=== What to do ===
Return the whole listing unchanged. Drop the images.

=== Data excerpt ===

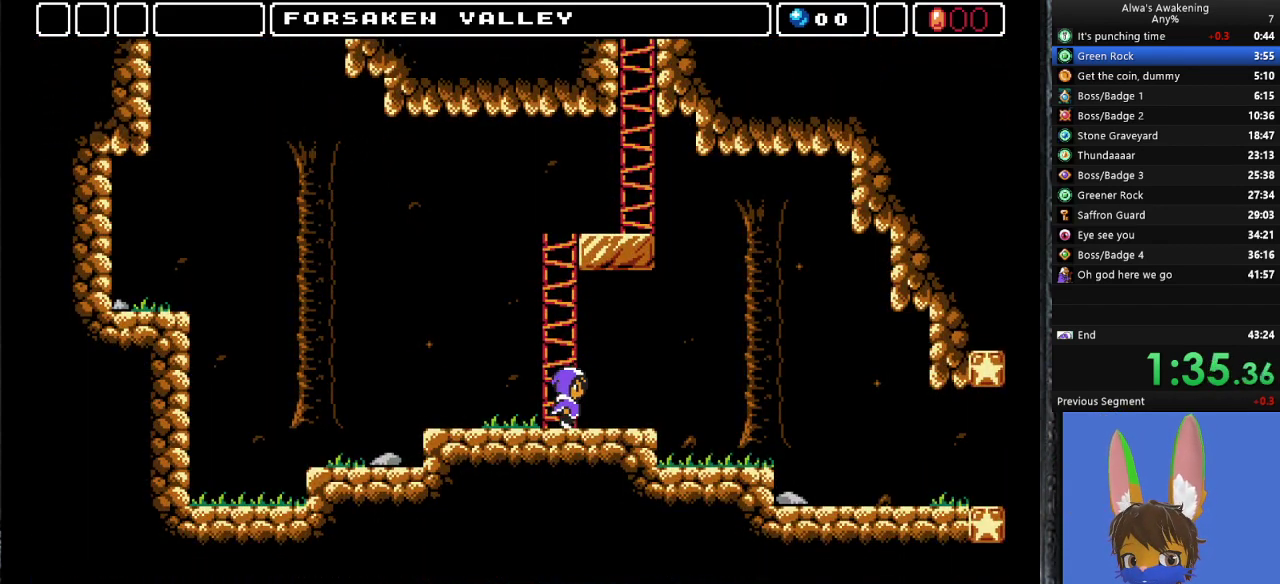
{"buttons": ["DPAD_RIGHT"], "left_stick": "center", "events": []}
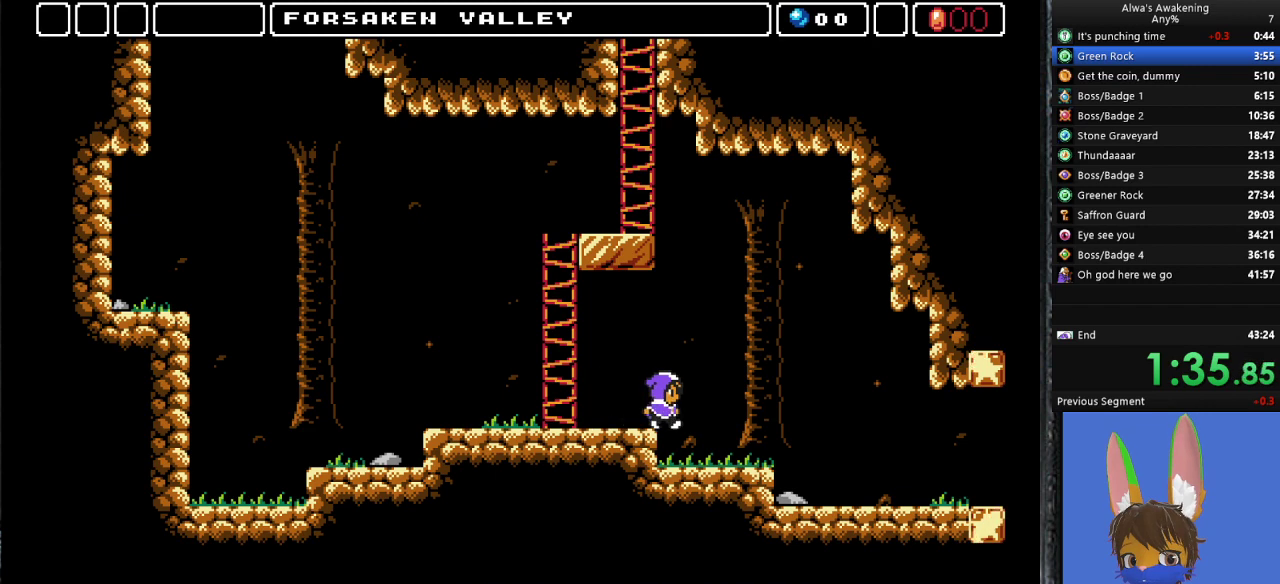
{"buttons": ["DPAD_RIGHT"], "left_stick": "center", "events": []}
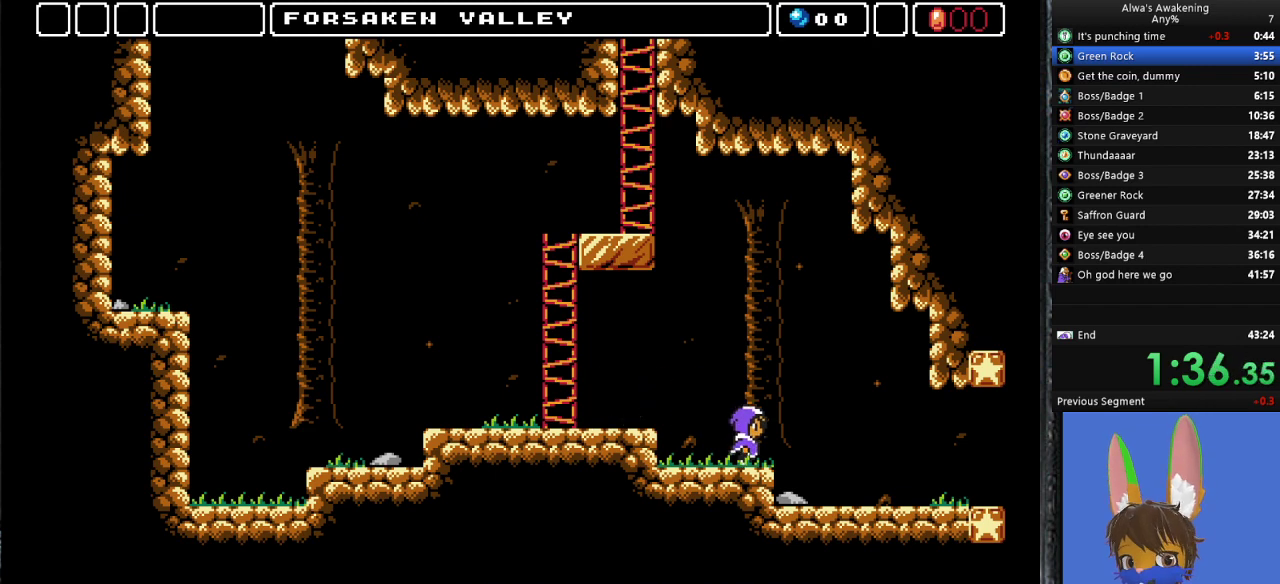
{"buttons": ["DPAD_RIGHT"], "left_stick": "center", "events": []}
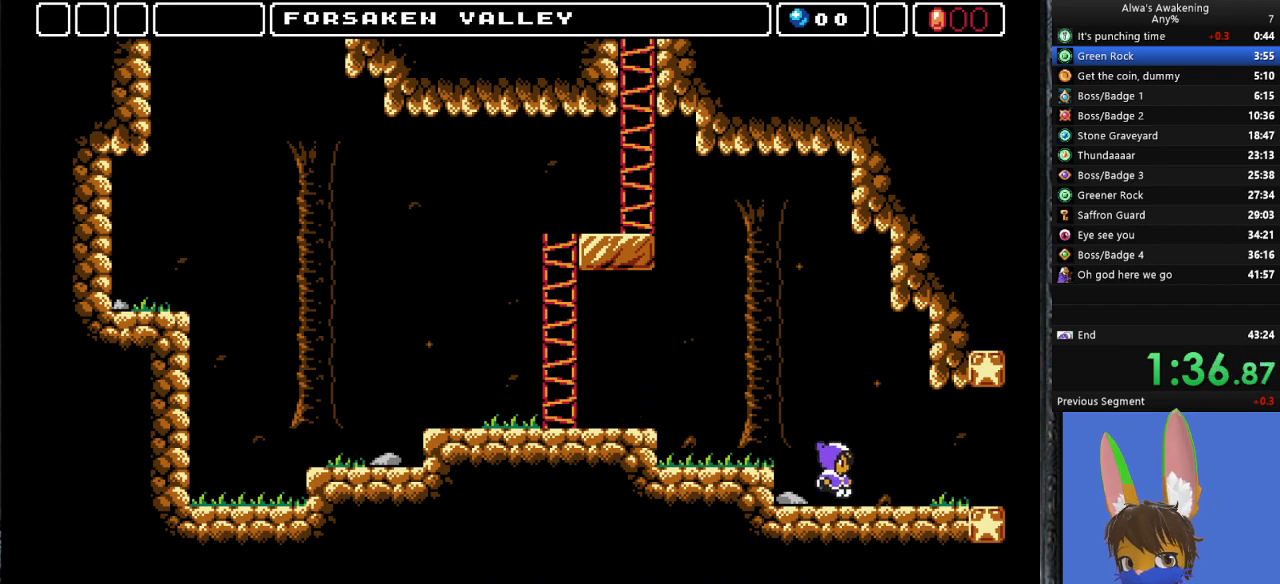
{"buttons": ["DPAD_RIGHT"], "left_stick": "center", "events": []}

=== Solution to this exercise ===
{"buttons": ["DPAD_RIGHT"], "left_stick": "center", "events": []}
{"buttons": ["DPAD_RIGHT"], "left_stick": "center", "events": []}
{"buttons": ["DPAD_RIGHT"], "left_stick": "center", "events": []}
{"buttons": ["DPAD_RIGHT"], "left_stick": "center", "events": []}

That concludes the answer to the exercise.